Summary
Plant regeneration via somatic embryogenesis is time‐consuming and highly genotype‐dependent. The plant somatic
embryogenesis process provokes many epigenetics changes including DNA
methylation and histone modification. Recently, an elite cotton Jin668, with an
extremely high regeneration ability, was developed from its maternal inbred
Y668 cultivar using a Successive Regeneration Acclimation (SRA) strategy. To
reveal the underlying mechanism of SRA, we carried out a genome‐wide single‐base resolution methylation
analysis for non‐embryogenic
calluses (NECs), ECs, somatic embryos (SEs) during the somatic embryogenesis
procedure and the leaves of regenerated offspring plants. Jin668 (R4)
regenerated plants were CHH hypomethylated compared with the R0 regenerated
plants of SRA process.
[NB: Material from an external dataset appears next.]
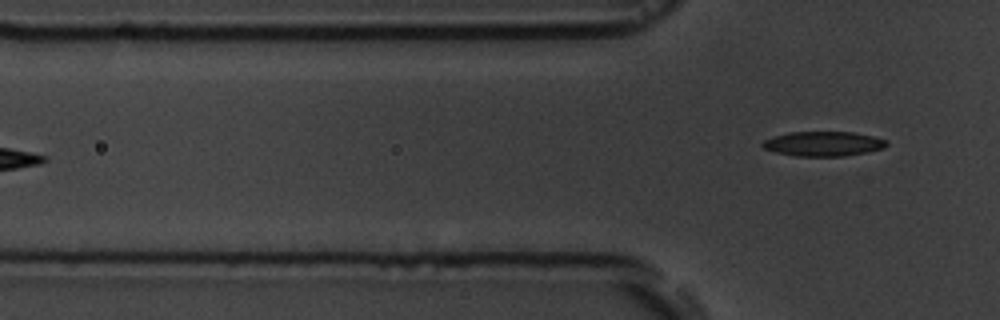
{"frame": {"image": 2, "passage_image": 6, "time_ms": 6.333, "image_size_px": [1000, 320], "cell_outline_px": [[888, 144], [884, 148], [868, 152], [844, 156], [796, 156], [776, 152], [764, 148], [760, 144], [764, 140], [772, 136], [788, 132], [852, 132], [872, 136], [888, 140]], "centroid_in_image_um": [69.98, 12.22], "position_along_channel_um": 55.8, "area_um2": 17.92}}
The increase of CHH methylation from NEC to EC were
demonstrated to be associated with the RNA‐dependent DNA methylation (RdDM) and the H3K9me2‐dependent pathway. Intriguingly,
the hypomethylated CHH differentially methylated regions (DMRs) of promoter
activated some hormone‐related and WUSCHEL‐related homeobox genes during the somatic embryogenesis process.
Inhibiting DNA methylation using zebularine treatment in NEC increased the
number of embryos. Our multi‐omics data provide new insights into the dynamics of DNA methylation
during the plant tissue culture and regenerated offspring plants. This study
also reveals that induced hypomethylation (SRA) may faciliate the higher plant
regeneration ability and optimize maternal genetic cultivar.